I - PRÉSENTATION DE LA CONVENTION FISCALE FRANCO-ALLEMANDE DU 21 JUILLET 1959

A - Présentation générale de la convention et de ses avenants de 1969 et 1989

La convention fiscale franco-allemande du 21 juillet 1959 vise à éviter les doubles impositions qui pourraient résulter de l'application des législations fiscales allemande et française, pour une même période, à des revenus perçus par une même personne physique ou morale.

La convention qui lie notre pays à l'Allemagne est conforme, en matière de règles d'imposition des bénéfices des personnes morales et des revenus des personnes physiques, au modèle de convention fiscale établi par l'OCDE. Elle permet de résoudre les problèmes qui se posent le plus couramment dans le domaine de la double imposition juridique internationale.

· · ·

--- CONSIGNE ---
D'après l'extrait de page, à quel modèle la convention fiscale franco-allemande du 21 juillet 1959 est-elle conforme pour les règles d'imposition des bénéfices des personnes morales et des revenus des personnes physiques ?

--- DONNÉES FOURNIES ---
· · ·

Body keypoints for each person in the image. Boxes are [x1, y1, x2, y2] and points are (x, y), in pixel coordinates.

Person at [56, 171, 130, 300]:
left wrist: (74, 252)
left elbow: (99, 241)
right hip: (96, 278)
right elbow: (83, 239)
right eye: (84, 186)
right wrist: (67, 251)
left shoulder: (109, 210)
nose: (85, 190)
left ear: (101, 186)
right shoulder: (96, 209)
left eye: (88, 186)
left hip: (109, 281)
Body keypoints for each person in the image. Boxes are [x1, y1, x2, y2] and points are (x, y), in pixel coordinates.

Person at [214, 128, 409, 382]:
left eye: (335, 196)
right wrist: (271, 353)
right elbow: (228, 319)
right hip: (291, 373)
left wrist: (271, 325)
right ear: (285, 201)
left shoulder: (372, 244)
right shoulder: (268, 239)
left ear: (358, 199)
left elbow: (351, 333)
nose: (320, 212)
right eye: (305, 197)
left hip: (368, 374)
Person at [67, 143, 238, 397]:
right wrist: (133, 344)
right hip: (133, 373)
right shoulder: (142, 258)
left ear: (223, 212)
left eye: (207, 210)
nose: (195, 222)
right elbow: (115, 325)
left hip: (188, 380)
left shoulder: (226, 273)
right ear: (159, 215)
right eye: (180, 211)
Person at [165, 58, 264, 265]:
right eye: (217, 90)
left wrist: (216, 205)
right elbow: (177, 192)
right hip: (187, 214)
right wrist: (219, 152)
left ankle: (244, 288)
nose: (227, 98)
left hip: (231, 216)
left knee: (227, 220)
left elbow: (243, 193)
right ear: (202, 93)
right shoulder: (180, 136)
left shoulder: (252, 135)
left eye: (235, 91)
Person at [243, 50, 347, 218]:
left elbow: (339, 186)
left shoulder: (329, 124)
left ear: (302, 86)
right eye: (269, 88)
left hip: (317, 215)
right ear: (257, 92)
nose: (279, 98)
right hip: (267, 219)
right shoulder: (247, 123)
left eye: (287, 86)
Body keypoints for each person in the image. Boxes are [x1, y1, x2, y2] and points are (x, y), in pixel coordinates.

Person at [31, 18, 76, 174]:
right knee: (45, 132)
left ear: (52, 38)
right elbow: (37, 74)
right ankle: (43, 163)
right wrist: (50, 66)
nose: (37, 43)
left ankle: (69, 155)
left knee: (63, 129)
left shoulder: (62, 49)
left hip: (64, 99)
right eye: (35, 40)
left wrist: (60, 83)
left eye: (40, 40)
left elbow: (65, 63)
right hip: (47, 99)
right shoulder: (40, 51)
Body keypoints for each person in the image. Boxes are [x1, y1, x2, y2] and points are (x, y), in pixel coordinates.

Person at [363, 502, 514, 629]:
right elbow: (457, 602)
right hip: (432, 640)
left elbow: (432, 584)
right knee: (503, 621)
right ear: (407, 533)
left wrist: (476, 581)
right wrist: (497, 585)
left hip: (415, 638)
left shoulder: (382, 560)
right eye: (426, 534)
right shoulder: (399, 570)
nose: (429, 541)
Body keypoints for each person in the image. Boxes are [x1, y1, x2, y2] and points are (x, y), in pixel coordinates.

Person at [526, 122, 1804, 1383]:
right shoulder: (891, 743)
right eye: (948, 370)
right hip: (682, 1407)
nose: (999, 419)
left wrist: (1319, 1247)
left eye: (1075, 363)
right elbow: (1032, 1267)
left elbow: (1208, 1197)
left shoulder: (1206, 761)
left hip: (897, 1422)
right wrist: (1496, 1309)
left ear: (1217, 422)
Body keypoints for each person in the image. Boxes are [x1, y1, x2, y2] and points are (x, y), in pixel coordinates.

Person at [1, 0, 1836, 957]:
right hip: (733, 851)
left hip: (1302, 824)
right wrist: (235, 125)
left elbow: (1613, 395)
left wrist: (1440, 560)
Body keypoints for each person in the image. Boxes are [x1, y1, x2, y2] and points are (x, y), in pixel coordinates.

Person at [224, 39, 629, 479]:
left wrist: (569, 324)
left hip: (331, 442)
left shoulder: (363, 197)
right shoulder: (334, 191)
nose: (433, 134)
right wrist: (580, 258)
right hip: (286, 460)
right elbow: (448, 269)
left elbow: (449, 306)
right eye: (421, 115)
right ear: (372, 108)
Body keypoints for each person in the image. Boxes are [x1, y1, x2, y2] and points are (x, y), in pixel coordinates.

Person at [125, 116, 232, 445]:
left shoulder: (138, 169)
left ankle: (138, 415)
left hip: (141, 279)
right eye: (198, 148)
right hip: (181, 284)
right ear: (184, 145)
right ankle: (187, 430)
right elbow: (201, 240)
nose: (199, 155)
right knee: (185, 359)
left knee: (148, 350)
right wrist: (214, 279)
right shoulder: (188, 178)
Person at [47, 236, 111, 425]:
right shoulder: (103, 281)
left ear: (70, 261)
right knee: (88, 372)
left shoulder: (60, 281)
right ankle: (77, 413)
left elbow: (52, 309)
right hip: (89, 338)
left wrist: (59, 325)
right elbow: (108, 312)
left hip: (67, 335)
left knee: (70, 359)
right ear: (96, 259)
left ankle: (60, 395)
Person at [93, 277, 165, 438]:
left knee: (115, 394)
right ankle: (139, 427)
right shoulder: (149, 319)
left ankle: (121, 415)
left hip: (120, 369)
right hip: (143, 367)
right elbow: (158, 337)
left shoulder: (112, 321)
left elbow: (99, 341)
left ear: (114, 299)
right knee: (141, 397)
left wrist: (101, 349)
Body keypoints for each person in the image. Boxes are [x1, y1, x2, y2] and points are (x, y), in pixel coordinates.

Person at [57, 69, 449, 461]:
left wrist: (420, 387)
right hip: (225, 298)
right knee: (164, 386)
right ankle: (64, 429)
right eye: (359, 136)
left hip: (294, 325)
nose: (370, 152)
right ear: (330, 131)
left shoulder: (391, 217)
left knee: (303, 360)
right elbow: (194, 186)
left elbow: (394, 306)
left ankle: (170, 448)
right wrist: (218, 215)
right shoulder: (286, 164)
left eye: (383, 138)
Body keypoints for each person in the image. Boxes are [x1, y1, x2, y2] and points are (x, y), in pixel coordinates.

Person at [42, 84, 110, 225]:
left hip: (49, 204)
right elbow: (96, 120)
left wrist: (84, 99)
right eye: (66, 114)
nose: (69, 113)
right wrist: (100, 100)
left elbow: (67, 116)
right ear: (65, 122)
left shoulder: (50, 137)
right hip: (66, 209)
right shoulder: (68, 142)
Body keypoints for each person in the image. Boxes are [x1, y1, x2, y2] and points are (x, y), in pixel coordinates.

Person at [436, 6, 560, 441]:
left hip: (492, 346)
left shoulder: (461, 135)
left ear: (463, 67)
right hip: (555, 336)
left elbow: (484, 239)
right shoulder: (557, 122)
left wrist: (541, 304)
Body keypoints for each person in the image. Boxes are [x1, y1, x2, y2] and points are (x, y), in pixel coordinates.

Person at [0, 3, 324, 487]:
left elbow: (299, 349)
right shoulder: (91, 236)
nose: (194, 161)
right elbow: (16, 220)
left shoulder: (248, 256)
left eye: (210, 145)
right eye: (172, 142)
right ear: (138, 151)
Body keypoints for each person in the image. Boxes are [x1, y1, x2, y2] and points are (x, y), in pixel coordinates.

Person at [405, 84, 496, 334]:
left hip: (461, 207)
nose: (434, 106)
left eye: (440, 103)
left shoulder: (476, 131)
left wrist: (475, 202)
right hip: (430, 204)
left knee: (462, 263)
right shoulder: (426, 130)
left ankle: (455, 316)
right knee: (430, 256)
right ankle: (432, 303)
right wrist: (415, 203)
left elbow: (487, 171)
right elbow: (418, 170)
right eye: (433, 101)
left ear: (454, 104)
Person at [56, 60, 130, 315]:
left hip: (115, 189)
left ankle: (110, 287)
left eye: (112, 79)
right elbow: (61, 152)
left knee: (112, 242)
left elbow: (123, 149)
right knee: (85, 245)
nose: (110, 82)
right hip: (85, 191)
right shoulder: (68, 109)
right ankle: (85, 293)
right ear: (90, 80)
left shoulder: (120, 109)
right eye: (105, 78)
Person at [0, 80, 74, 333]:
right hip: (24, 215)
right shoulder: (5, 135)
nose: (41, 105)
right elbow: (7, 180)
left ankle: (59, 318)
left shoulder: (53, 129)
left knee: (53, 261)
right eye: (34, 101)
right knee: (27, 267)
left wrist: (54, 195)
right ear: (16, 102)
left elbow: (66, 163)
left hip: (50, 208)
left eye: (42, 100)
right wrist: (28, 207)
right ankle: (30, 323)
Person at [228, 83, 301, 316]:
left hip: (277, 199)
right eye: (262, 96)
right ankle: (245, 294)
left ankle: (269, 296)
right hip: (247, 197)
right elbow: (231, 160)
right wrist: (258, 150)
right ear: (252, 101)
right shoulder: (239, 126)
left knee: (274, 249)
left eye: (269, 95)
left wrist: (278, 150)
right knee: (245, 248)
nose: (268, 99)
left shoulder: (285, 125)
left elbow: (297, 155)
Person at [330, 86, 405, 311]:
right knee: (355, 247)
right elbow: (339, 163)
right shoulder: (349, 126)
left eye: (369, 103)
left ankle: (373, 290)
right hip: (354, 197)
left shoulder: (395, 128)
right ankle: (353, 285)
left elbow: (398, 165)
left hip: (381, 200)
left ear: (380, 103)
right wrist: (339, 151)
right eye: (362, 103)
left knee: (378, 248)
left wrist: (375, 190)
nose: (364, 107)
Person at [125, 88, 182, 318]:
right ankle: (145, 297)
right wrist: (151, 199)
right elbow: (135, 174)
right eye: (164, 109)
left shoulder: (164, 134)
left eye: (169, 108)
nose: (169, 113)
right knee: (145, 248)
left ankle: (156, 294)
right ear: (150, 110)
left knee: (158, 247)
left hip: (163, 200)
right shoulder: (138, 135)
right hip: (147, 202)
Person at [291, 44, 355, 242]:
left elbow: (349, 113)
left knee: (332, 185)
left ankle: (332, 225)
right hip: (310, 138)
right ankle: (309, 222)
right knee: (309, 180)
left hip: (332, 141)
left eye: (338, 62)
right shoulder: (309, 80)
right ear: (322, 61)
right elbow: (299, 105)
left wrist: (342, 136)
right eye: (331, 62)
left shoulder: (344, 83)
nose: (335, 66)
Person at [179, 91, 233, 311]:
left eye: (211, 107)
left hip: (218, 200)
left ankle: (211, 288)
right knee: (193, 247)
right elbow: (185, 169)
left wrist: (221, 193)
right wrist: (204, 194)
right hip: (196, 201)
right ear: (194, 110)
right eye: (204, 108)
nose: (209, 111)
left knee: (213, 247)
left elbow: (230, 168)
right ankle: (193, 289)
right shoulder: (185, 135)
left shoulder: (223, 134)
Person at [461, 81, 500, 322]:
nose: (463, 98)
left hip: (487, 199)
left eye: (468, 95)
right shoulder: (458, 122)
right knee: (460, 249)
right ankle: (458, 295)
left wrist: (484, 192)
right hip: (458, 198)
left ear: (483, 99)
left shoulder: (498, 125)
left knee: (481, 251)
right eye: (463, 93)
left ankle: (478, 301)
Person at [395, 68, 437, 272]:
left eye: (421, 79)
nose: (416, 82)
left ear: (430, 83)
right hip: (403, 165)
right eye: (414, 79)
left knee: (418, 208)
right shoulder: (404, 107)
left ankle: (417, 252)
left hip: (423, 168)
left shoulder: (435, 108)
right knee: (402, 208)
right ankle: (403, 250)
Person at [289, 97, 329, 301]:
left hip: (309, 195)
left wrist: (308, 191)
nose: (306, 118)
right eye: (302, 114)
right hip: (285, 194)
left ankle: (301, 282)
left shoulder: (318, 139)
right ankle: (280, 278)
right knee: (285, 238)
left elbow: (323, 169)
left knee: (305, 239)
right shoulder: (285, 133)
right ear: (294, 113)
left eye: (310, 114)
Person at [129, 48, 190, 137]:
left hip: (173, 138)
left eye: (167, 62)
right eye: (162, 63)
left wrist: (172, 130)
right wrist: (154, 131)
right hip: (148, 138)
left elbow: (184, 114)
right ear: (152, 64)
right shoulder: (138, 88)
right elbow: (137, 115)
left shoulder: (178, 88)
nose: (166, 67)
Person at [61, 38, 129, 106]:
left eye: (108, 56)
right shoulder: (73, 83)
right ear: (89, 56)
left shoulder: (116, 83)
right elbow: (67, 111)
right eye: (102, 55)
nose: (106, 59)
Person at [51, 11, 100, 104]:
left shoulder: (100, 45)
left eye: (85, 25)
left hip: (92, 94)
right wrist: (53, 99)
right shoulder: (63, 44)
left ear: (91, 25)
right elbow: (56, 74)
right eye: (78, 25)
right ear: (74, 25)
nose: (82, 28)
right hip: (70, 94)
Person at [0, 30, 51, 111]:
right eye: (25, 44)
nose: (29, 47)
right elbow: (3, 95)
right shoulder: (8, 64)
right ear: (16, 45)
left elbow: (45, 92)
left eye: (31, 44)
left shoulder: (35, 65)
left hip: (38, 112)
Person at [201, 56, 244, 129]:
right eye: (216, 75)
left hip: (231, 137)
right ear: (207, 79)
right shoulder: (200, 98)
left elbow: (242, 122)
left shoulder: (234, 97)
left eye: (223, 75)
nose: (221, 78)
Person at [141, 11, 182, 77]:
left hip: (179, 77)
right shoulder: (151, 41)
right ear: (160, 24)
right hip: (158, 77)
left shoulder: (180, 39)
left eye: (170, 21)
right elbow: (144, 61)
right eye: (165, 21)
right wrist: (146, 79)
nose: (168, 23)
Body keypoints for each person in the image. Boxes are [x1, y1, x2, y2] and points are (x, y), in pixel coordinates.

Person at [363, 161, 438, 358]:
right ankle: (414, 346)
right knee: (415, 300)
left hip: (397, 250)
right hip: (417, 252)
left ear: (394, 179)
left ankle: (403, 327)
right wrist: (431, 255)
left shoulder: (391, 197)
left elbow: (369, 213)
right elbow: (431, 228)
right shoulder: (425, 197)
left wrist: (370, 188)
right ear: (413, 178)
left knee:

· · ·

--- CORRIGÉ ---
Au modèle de convention fiscale établi par l'OCDE.